Action item
Nothing should appear in the answer except the lines from the one containing "T. + 33 (0)1 53 32 61 51" through the end of the records below, written out exactly.

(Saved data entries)
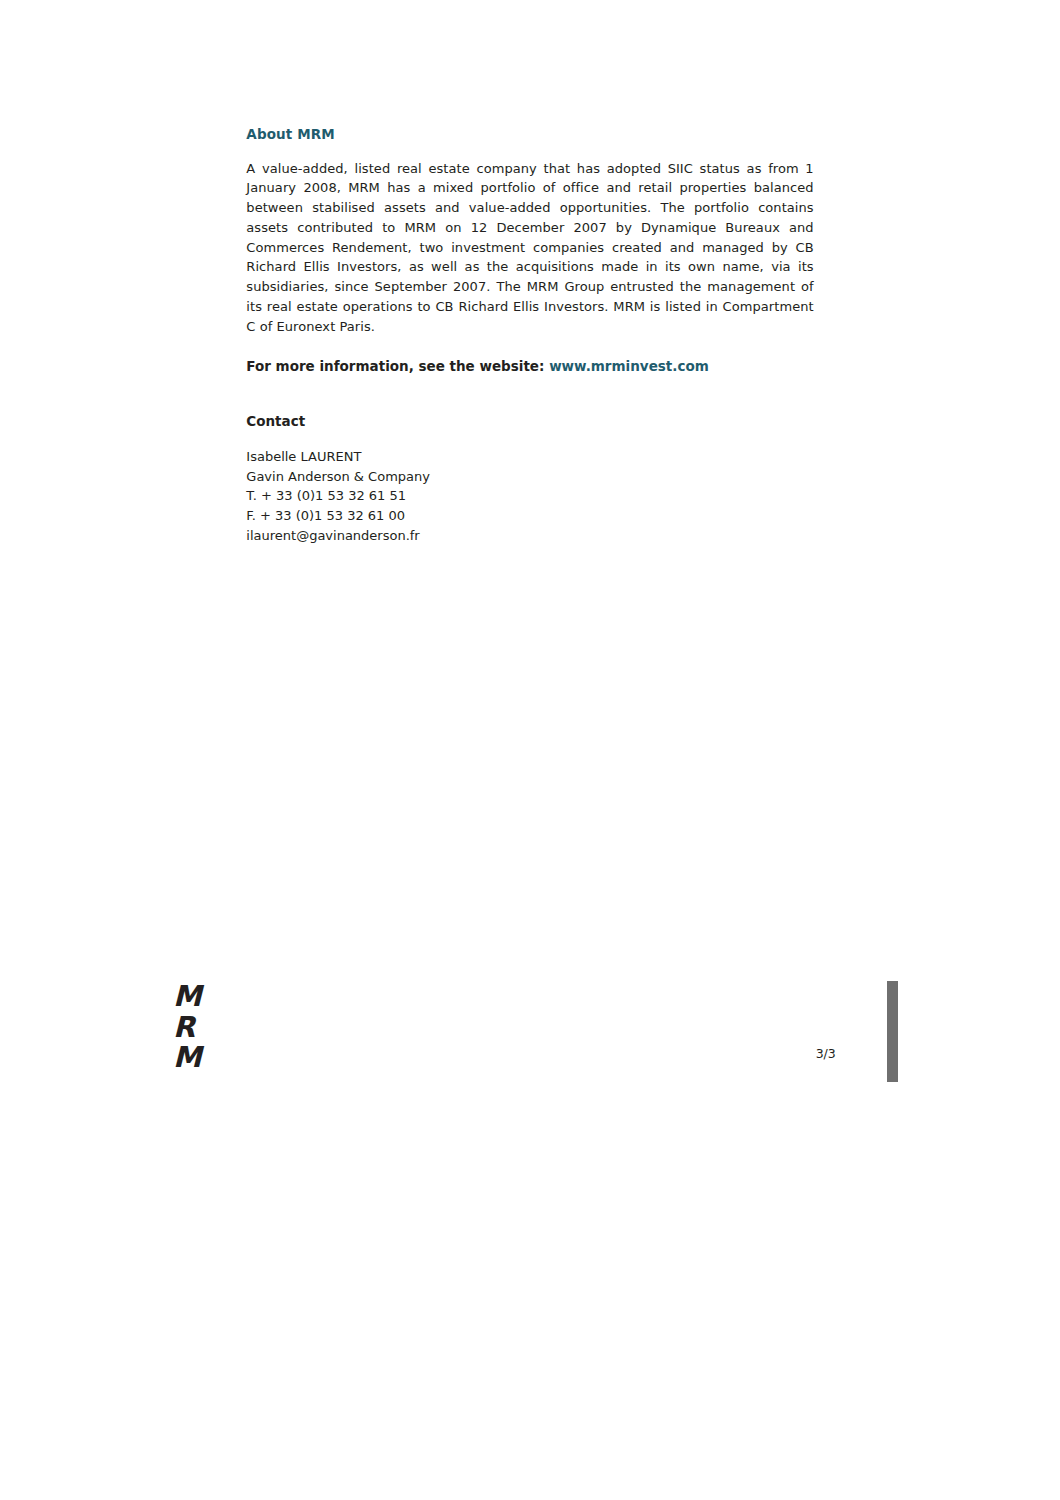About MRM
A value-added, listed real estate company that has adopted SIIC status as from 1 January 2008, MRM has a mixed portfolio of office and retail properties balanced between stabilised assets and value-added opportunities. The portfolio contains assets contributed to MRM on 12 December 2007 by Dynamique Bureaux and Commerces Rendement, two investment companies created and managed by CB Richard Ellis Investors, as well as the acquisitions made in its own name, via its subsidiaries, since September 2007. The MRM Group entrusted the management of its real estate operations to CB Richard Ellis Investors. MRM is listed in Compartment C of Euronext Paris.
For more information, see the website: www.mrminvest.com
Contact
Isabelle LAURENT
Gavin Anderson & Company
T. + 33 (0)1 53 32 61 51
F. + 33 (0)1 53 32 61 00
ilaurent@gavinanderson.fr
M R M
3/3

Solution to the exercise
T. + 33 (0)1 53 32 61 51
F. + 33 (0)1 53 32 61 00
ilaurent@gavinanderson.fr
M R M
3/3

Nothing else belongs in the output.